The test results are as follows:

HOG algorithm

The HOG (short for Histogram of Oriented Gridients) feature detection algorithm was first proposed by French researcher Dalal et al. on CVPR-2005. It is an image descriptor that solves human target detection. and descriptors of gradient strength distribution properties. The main idea is that when the specific position of the edge is unknown, the distribution of the edge direction can also well represent the outline of the pedestrian target.

Feature extraction process

The main idea of ​​HOG is: in an image, the appearance and shape of the local target can be well distributed by the direction density distribution of the gradient or edge (that is, the statistics of the gradient, and the gradient is mainly located at the edge) describe.

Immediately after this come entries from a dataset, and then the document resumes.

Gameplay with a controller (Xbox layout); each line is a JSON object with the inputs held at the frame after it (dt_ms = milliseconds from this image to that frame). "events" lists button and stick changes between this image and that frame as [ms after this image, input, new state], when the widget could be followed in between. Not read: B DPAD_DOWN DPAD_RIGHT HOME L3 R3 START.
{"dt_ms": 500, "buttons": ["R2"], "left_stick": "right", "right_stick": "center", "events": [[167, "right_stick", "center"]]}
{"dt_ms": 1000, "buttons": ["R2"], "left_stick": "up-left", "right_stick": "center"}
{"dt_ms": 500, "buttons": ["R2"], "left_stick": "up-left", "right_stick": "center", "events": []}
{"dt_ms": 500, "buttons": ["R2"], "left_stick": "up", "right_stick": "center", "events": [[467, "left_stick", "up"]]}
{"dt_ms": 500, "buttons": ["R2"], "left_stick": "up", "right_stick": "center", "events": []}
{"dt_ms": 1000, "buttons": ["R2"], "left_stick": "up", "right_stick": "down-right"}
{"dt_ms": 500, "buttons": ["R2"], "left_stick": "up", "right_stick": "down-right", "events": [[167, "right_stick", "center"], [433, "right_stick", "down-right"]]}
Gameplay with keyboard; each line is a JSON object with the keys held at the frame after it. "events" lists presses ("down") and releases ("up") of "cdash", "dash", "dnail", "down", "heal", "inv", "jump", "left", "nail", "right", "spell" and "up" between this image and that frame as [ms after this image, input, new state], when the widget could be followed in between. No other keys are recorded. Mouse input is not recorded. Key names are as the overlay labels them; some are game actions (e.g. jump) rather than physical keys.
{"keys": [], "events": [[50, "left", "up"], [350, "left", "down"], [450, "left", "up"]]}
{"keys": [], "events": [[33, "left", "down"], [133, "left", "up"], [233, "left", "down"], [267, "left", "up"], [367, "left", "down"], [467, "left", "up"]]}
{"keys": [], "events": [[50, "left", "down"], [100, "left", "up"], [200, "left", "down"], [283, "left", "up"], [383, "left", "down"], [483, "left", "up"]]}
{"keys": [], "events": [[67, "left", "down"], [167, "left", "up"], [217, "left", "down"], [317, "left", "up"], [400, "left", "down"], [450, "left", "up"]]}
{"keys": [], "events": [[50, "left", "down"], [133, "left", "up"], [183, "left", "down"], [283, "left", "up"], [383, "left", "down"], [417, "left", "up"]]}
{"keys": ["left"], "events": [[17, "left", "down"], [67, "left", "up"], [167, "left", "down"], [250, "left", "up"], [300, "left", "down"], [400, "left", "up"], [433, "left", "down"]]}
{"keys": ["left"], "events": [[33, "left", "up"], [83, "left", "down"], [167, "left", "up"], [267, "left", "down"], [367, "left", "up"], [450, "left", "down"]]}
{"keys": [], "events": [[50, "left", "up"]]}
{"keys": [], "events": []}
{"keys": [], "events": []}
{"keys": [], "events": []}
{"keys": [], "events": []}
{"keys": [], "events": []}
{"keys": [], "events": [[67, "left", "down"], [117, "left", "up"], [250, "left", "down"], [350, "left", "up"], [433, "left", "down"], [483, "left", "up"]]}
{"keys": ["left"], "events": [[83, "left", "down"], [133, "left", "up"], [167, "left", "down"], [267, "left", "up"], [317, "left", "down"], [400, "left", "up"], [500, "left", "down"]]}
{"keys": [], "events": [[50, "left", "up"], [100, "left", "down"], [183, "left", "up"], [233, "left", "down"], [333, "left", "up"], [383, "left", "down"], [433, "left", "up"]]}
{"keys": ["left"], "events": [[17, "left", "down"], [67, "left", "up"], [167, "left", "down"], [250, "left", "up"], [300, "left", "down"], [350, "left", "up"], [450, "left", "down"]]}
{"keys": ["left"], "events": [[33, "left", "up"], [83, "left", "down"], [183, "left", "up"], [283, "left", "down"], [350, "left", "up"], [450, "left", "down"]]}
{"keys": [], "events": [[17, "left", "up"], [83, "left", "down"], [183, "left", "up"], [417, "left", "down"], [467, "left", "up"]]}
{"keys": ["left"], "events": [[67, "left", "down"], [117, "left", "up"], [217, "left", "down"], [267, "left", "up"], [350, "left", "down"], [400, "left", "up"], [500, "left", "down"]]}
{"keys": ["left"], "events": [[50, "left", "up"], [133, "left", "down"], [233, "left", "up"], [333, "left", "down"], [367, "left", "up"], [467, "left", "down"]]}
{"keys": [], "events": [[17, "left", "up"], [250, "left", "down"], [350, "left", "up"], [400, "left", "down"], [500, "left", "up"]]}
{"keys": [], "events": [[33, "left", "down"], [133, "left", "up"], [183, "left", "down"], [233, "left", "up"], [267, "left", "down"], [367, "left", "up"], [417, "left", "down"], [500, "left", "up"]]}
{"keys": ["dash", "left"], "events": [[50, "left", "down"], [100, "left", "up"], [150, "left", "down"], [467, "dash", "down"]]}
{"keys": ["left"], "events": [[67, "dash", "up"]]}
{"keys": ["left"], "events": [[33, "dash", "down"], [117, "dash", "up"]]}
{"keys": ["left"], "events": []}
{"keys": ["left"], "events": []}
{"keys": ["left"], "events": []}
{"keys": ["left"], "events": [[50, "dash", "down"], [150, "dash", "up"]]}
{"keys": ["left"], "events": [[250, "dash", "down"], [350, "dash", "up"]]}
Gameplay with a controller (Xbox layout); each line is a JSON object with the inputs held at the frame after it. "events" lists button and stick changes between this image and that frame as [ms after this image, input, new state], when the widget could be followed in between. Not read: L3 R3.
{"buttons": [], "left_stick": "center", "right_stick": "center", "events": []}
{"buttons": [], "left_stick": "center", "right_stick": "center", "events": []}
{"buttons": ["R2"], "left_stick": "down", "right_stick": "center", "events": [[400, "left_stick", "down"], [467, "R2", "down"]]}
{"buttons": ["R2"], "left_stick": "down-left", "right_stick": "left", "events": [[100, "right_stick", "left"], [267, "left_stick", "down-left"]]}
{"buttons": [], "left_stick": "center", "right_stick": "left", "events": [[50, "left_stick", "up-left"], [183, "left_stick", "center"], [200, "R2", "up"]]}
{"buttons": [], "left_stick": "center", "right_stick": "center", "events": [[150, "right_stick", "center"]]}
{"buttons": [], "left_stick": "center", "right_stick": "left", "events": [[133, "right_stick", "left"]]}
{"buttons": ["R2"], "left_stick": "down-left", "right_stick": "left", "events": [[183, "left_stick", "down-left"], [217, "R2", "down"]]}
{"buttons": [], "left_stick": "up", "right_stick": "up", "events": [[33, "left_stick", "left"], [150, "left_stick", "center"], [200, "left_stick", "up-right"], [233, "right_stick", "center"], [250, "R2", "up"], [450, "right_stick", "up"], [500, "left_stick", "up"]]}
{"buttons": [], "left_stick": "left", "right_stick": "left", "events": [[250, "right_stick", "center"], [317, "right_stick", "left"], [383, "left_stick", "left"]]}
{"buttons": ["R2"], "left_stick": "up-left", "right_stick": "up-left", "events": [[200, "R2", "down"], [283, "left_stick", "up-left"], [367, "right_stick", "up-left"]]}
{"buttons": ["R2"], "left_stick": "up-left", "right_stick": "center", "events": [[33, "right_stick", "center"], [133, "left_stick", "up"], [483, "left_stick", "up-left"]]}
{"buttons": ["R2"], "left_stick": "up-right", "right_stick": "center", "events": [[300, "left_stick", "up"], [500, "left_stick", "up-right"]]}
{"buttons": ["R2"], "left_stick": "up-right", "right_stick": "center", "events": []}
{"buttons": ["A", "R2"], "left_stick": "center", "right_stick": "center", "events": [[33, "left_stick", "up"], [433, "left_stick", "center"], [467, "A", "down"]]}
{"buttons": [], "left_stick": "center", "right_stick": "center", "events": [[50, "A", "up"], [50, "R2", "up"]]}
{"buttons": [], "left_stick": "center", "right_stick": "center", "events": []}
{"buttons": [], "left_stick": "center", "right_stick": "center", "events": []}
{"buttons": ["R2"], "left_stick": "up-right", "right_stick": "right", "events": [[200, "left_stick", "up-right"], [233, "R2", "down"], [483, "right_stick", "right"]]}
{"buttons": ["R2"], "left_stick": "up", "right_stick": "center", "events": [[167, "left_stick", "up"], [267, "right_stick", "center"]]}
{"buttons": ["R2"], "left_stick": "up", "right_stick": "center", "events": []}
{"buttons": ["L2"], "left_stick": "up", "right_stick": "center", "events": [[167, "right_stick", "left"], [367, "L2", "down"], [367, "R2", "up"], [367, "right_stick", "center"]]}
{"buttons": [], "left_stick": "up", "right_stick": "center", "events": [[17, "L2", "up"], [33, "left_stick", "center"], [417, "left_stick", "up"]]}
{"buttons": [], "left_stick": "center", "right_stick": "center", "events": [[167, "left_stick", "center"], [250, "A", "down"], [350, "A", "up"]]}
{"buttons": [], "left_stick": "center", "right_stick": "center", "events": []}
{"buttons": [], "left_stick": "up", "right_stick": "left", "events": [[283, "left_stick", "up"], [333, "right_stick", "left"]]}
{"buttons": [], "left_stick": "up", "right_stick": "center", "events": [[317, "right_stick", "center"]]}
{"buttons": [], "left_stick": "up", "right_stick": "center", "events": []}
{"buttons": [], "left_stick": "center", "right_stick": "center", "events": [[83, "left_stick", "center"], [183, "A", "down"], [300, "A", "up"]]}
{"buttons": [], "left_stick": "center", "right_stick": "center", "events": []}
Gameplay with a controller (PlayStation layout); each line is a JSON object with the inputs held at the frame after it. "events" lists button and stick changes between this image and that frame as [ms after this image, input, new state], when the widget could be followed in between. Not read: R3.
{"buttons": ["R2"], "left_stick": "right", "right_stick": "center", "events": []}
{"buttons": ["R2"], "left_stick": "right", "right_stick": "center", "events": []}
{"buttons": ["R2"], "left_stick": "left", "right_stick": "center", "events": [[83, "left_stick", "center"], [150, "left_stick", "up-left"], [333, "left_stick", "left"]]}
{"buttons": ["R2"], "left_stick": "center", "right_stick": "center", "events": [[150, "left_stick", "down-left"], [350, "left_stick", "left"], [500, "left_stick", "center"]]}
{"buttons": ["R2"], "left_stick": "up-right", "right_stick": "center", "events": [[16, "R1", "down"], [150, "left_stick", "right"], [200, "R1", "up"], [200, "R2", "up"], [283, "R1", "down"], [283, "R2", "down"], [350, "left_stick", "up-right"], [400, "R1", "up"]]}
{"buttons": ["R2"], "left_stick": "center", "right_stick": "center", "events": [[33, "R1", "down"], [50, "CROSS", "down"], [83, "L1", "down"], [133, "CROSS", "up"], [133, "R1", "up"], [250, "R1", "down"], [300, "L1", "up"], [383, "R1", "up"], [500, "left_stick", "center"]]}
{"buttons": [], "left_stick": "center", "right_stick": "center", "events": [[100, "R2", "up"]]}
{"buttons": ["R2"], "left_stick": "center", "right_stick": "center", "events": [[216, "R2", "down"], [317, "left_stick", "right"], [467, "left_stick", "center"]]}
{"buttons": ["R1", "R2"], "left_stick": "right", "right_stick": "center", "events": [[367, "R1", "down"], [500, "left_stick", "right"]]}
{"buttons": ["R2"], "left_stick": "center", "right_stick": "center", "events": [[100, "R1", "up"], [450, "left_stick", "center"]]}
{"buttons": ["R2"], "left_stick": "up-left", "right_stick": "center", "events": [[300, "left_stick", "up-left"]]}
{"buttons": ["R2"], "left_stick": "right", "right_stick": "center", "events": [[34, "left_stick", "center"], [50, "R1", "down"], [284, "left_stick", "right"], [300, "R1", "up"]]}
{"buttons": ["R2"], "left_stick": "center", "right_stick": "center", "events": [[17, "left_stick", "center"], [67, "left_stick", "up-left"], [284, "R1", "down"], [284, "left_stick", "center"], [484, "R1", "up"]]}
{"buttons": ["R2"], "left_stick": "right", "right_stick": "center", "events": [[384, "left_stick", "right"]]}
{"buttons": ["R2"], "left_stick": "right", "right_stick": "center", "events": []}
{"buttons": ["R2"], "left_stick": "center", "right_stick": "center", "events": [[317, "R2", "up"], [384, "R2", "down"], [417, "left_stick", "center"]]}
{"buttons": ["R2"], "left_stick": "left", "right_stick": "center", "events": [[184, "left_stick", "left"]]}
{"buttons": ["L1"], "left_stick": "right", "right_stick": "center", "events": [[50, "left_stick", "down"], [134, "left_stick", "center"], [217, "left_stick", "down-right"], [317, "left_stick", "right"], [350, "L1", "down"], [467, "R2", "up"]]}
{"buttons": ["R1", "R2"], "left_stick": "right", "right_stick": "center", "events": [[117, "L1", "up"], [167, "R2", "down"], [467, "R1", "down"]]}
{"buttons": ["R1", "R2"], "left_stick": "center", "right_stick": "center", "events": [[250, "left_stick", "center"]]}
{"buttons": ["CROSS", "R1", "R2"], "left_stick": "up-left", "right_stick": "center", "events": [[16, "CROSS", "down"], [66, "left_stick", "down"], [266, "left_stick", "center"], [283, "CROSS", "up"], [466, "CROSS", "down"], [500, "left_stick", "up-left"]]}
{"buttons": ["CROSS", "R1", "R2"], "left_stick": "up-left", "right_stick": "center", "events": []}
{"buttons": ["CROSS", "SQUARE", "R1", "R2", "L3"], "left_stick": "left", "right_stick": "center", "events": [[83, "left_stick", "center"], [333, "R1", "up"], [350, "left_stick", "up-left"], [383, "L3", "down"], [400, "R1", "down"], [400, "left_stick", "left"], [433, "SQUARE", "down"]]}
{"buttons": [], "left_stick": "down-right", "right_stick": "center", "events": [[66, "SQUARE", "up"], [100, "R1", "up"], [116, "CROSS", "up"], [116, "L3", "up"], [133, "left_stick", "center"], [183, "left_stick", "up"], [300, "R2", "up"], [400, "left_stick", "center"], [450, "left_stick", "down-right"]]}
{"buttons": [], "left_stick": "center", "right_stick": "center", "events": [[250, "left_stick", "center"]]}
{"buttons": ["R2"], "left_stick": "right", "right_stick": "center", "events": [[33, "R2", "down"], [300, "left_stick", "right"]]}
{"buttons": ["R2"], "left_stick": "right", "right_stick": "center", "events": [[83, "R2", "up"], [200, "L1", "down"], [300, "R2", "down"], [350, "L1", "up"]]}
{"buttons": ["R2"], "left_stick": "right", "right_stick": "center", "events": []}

Several steps of the HOG feature detection algorithm: color space normalization —> gradient calculation —> gradient direction histogram —> overlapping block histogram normalization —> HOG feature . As shown below:

The overall process is briefly described as follows:

1. Grayscale the input image (the target you want to detect or the scanning window), that is, convert the color image to a grayscale image
2. Color space normalization: Gamma correction method is used to standardize (normalize) the color space of the input image, the purpose is to adjust the contrast of the image, reduce the influence of local shadows and illumination changes in the image, and at the same time suppress the interference of noise
3. Gradient calculation: Calculate the gradient (including size and direction) of each pixel of the image; mainly to capture contour information and further weaken the interference of light
4. Gradient direction histogram: Divide the image into small cells (such as 8*8 pixels/cell), and count the gradient histogram of each cell (the number of different gradients) to form the descriptor of each cell
5. Overlapped histogram normalization: Every few cells form a block (for example, 3*3 cells/block), and the feature descriptors of all cells in a block are concatenated to obtain the HOG feature descriptor of the block.
6. HOG feature: concatenate the HOG feature descriptors of all blocks in the image image to get the HOG feature descriptor of the image (the target you want to detect), and then get the final feature vector for classification

Below we introduce the content of each step in detail:

Color Space Normalization

In order to reduce the influence of lighting factors, it is first necessary to normalize (normalize) the entire image. In the texture intensity of the image, the local surface exposure contributes a large proportion, so this compression process can effectively reduce the local shadow and illumination changes of the image. Because the color information has little effect, it is usually converted into a grayscale image first, and then gamma correction is performed.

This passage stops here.